Decisiones

Cada día David tenía más y más poder, pues el Dios todopoderoso lo ayudaba. David sabía que Dios le había dado ese poder, y que lo había hecho rey de Israel por amor a su pueblo.

 

Cuando los filisteos supieron que David ya era rey de todo Israel, se unieron para atacarlo y fueron al valle de Refaim, donde comenzaron a atacar las aldeas vecinas. Pero David se enteró y salió a encontrarse con ellos. Allí consultó a Dios: «Si salgo a pelear contra los filisteos, ¿me ayudarás a vencerlos?»

1° Crónicas 14: 1-2a, 8-10 TLA

(Énfasis del autor)

 

David era amigo de Dios, y aunque era un hombre como todos, se distinguía por buscar y depender del Señor. Como rey podría haber “hecho su propia voluntad” sin que nadie lo juzgue o cuestione, pero cuando los enemigos vinieron contra él su mejor estrategia de guerra fue consultarle a Dios. Esto era justamente lo que lo hacía un rey temible para los filisteos.

Su fortaleza era depender de Dios.

 

David se hizo muy famoso en toda la tierra, y Dios hizo que todas las naciones le tuvieran miedo a David.

1° Crónicas 14:17

 

Las decisiones que David tomaba como rey impactaban y modificaban la vida de todo el pueblo. La responsabilidad era mucha y cuando consultaba a Dios era para no cometer errores. A lo largo de su vida probó las consecuencias de hacer su propia voluntad aun habiendo comprobado la tranquilidad de buscar a Dios primero.

 

Cada decisión trae consecuencias, y muchas veces padecemos por nuestros impulsos y arrebatos. No siempre las corazonadas son buenas. Lo inesperado e imprevisto llega sin anunciarse y  tenemos que decidir sin demasiado tiempo  

 

La realidad nos muestra cada día que hacer a Papá protagonista y prioridad de nuestras decisiones puede tomar más tiempo… pero tiene un mayor porcentaje de acierto.

 

Necesitamos aprender a darle oportunidad a Dios de influirnos porque en Él reside toda la sabiduría.

 

Entregale realmente tu vida al Señor porque Él ya se  entregó por vos. Si tenés que regresar al corazón de Dios, si tenés que volver a Su presencia, si estás lejos, si sentís que tu vida se apartó demasiado de Él, éste es un buen momento,  un buen día para decir:

“Señor, rompo con la incertidumbre del futuro. Yo sé en Quién he creído, sé adónde voy y sé a Quién quiero seguir. Que Jesucristo sea la motivación de cada día en mi vida”.

 

¿Podrás decirle eso al Señor? Entregate absolutamente una vez más, y otra y otra…

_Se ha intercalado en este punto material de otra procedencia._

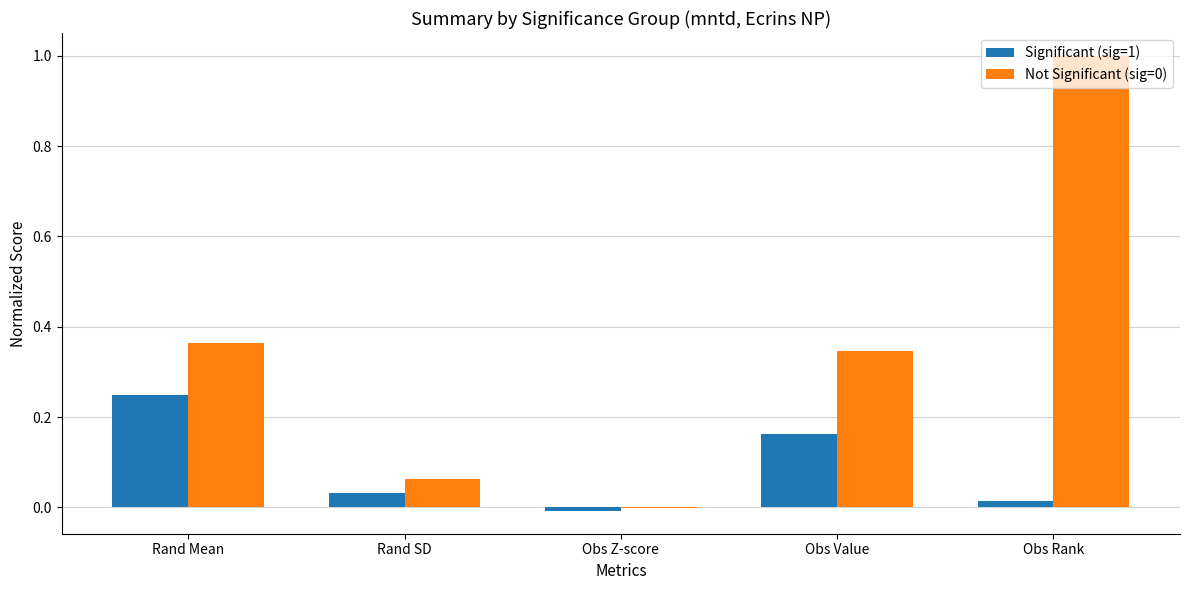

The Significant (sig=1) series shows -0.0 at Obs Z-score. True or false?

True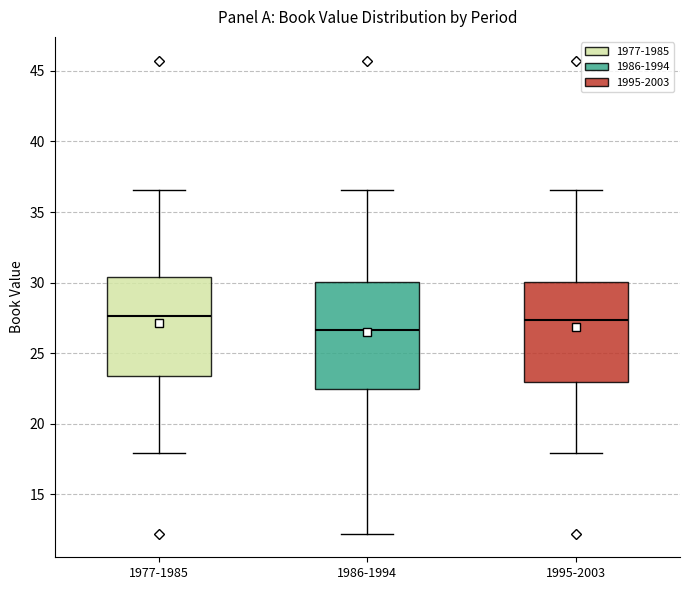

Which box's median line is the lowest?

1986-1994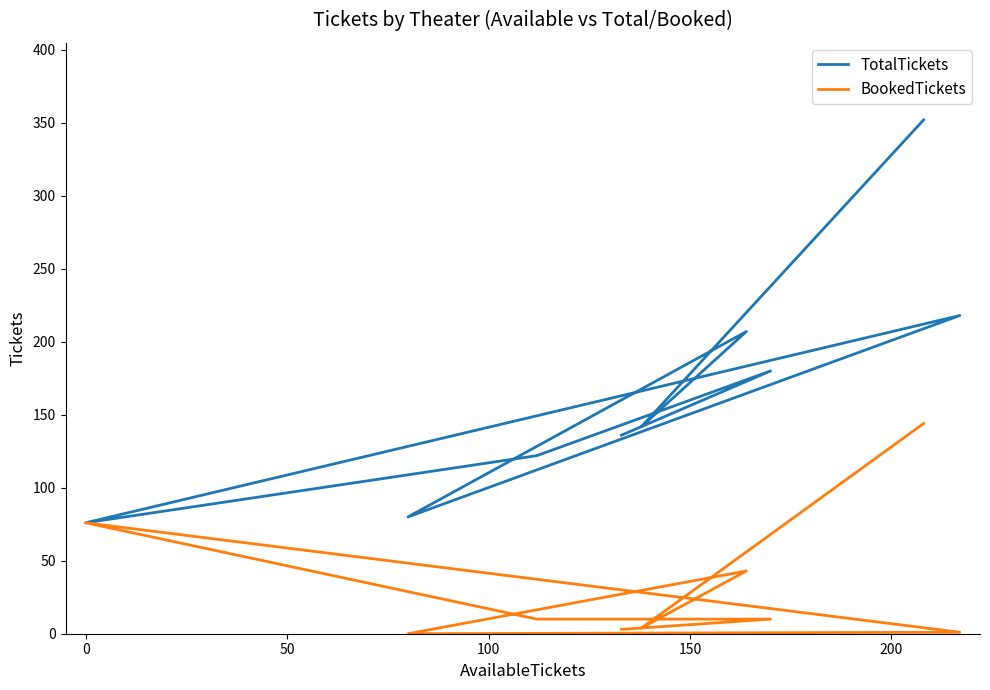

True or false: TotalTickets and BookedTickets cross at least once.

False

Los enojos, debilidades y sueños. Cada día Dios te pide esta decisión.

 

No importa que tengas años de congregarte, que seas un ministro dentro de esta iglesia. Es

Necesario que te involucres, busques y te rindas dándole a Papá la oportunidad de opinar sobre tus decisiones.

Que tu vida gire alrededor de esta concepción.

 

El salmo 16 tiene un concepto de dependencia absoluta… Tú, Señor, eres mi todo; tú me colmas de bendiciones; (en el hebreo es “Tú controlas mi destino”) mi vida está en tus manos.

 

No hay mejor decisión que vos y yo podamos tomar que la de darle a Dios el control de nuestras decisiones, un ejercicio diario y premeditado, un signo de sabiduría y pertenencia. Esto nos va a ayudar a reconocer cuando nos equivocamos y dar un giro guiado por Su Espíritu.

 

Tú eres mi Dios, eres todo lo que tengo; tú llenas mi vida y me das seguridad. Gracias a ti, la herencia que me tocó es una tierra muy bella.  Yo te bendigo por los consejos que me das; tus enseñanzas me guían en las noches más oscuras. Yo siempre te tengo presente; si tú estás a mi lado, nada me hará caer. Por eso estoy muy contento, por eso me siento feliz, por eso vivo confiado.  ¡Tú no me dejarás morir ni me abandonarás en el sepulcro, pues soy tu fiel servidor!  Tú me enseñaste a vivir como a ti te gusta. ¡En tu presencia soy muy feliz! ¡A tu lado soy siempre dichoso!

Salmo 16: 5-11 TLA

 

Ruth O. Herrera

 

 

  • Clamemos al Señor para que su fuego y su voz se manifiesten en cada altar de oración.
  • Oremos para que el fuego espiritual sea impartido sin límites y traiga una restauración total en cada vida, en cada familia y, por consiguiente, en cada pueblo, ciudad hasta encender toda la nación Argentina.
  • Oremos para que tengamos la capacidad de avivar el fuego cada día.